Resume the personal blog text below about swimming, restaurant paintings, and small gestures, continuing it after its final line.

======== PASSAGE TO READ

Saturday, 25 August 2012

Erased...



If there is something I really love to do for my self, and that makes me feel good is to swim. And I am lucky enough to live relatively close to the sea. 

Drove all the way to my favourite spot, lately it have been  not an popular option for many, since last winter many of the caves surrounding the lagoon collapsed due to the strong weather making extremely difficult  to access!. A bonus for me to have some quality time with my own self. 

The colours of the waters are just enchanting...and today it have been especially clear, I could see clearly from  the emerald green to the sapphire blue shimmering under the sun. I really needed to feel the cold water over my skin again it somehow makes me feel alive....it some how washed away what it have been building up in my mind for the past few days. 

Unfortunately it was soon time for me to leave had to be at work in a few hours time!. 

Walked all the way to the restaurant...the streets were deserted, the heat has been unbearable the past days and today was not an exception. I was the first one to open the restaurant yet again! as I walked to the bar to collect the booking diary, my attention was caught by the oil paintings on the wall, the kitchen staff always made fun of them, saying they had a non artistic element in them...
But did we ever stopped and looked closely at them?. What the artist meant was the freedom of one's spirit and soul. She represented her self as the elements Air, Water, Earth and Fire.   

One painting that made me think was the smallest one, with the theme of fire.....

"Erased memories"
"The imprint stays forever"

One can burn down the material things, or try to ignore what it have been happening but the true fact is that the imprint will always be there an indelible mark that stays forever.. 


"Erased memories"
"The imprint stays forever"

 One individual action can shatter this fragile world we are in...I have longed for some one to hear me. I want to leave the imprint forever..


"Erased memories"
"The imprint stays forever"


It is never to late to change your mind, its never to late to wash sins away, its never to late to come to life again, the imprint is there forever...

"Erased memories"
"The imprint stays forever"


My memories will haunt me for ever..I might erase my mind but I cannot erase my life, I want to believe  in what I dreamed, I just wish it could come back to life again....

"Erased memories"
"The imprint stays forever"



I have only my self to blame...I'm not going to let this day go by...I'm not wasting this life....run...run ..run until there is nothing left....I'm drowning in the mess that I have made... 


"Erased memories"
"The imprint stays forever"


Friday, 24 August 2012

Crazy things you make me do...



Don't be blind look closely..

The most insignificant act is moved from deep within one soul...



Gifts are material and do not last for long...
What truly survives is the thought of it...
The smallest of actions can be driven by the biggest intention...

A smile
                   A gesture 
A touch  
                A hug            

"You know this itches like hell!! its hot and it gets worst when working in a kitchen! 
                                        you like it so..."

================
======== INFORMATION

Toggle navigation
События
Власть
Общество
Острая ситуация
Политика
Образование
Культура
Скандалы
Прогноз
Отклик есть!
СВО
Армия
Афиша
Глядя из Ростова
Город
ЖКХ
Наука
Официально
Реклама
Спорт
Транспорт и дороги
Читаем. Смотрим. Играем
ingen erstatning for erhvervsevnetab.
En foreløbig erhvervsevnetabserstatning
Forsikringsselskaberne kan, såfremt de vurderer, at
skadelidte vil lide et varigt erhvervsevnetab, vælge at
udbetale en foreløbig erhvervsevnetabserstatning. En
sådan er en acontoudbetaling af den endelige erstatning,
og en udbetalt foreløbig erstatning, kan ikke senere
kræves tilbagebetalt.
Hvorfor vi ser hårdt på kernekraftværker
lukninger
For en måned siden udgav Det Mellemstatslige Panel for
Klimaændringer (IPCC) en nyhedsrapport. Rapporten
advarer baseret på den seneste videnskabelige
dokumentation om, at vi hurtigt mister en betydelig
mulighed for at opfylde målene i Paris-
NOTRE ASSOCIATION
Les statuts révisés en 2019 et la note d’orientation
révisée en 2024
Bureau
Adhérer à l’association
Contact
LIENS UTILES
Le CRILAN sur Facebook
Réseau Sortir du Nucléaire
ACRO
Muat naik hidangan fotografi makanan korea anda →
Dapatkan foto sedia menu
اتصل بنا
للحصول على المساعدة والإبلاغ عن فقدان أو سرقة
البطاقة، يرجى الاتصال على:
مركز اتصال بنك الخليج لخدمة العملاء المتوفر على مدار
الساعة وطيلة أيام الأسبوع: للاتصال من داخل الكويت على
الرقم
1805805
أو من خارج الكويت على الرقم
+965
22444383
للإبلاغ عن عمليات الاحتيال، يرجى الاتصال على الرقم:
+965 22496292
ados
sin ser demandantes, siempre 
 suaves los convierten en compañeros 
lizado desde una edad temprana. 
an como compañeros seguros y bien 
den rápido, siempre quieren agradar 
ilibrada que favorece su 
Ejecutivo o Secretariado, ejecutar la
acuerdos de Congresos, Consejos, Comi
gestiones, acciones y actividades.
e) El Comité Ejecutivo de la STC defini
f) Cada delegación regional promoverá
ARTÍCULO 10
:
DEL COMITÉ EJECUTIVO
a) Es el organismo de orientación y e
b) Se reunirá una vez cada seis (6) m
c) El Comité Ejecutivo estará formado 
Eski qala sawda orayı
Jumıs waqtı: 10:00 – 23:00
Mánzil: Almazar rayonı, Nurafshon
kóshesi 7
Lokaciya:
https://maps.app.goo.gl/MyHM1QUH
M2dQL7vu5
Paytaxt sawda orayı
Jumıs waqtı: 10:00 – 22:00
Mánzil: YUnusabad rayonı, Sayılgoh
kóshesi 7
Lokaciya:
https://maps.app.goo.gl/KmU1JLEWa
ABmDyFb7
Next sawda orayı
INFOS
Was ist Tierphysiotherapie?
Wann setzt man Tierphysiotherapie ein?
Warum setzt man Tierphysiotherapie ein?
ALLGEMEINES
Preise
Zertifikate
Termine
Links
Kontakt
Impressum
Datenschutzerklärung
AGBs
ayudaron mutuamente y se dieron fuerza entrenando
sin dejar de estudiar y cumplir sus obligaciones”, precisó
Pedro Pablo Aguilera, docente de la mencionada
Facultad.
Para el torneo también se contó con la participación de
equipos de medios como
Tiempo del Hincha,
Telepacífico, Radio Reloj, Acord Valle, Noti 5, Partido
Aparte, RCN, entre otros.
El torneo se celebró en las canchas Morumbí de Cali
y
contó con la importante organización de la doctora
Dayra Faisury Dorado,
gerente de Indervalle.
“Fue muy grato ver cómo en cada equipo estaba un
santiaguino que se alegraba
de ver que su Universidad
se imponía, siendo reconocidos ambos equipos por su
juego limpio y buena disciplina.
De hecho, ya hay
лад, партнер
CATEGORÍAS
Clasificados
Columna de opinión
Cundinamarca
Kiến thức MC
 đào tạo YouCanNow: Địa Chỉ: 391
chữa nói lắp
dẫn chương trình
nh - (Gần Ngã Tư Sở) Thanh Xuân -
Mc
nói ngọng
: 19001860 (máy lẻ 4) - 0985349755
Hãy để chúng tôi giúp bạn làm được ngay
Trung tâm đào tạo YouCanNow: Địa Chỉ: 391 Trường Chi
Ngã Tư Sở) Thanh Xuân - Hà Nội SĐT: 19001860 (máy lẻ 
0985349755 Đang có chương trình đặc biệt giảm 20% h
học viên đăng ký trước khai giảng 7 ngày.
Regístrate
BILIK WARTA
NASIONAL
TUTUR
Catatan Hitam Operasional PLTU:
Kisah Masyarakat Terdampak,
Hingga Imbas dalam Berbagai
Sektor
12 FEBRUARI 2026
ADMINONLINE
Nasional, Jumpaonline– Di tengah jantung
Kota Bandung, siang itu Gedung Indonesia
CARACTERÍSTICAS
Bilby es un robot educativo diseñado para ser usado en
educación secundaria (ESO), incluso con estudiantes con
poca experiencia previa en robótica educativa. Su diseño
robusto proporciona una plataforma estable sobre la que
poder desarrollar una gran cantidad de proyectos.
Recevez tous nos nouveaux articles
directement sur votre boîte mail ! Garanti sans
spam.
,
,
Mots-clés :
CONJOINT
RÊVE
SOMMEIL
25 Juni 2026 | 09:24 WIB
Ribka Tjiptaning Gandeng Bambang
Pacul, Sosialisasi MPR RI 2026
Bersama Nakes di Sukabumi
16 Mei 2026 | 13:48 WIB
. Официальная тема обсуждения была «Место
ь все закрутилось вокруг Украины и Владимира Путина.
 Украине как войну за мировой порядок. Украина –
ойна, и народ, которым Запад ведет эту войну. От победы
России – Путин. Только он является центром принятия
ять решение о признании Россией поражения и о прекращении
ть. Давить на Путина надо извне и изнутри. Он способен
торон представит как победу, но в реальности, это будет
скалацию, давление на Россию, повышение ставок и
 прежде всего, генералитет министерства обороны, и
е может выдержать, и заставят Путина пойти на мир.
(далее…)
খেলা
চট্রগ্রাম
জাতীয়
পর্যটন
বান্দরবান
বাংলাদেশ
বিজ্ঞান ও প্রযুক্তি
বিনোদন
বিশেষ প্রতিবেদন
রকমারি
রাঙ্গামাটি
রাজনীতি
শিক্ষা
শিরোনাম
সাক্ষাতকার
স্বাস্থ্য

================

- **RESPONSE AREA**:
Wednesday, 25 July 2012

Dear Diary


Dear diary... today Sunday 15th July, I felt emotionally destructed, I am feeling broken beyond repair .... I had so much on my mind that I couldn't sleep...I kept on thinking on what we said......and about my cold attitude, although  I meant nothing of what I said...but dear, you are not allowed to know any of this! .....this day will remain frozen in my head for ever.

Dear diary....today Tuesday 25th July, ten days  passed since I said goodbye ....I feel much better today, and I think I am ready to let it go, once and for all ...at least deep inside I hope so ..or wish so...

I have so much to learn from this, so much happened, so much to regret, so much to cherish....Forget ? No! I don't want to forget, although it have been painful, I have way to many nice memories to look back at .....

I was strong for almost a week ...but  ....one time ...I was weak!! I wanted so badly to see your smile again ..secretly looked up at your pictures on facebook ...when will you decide to put security up? hope soon ...hope never ......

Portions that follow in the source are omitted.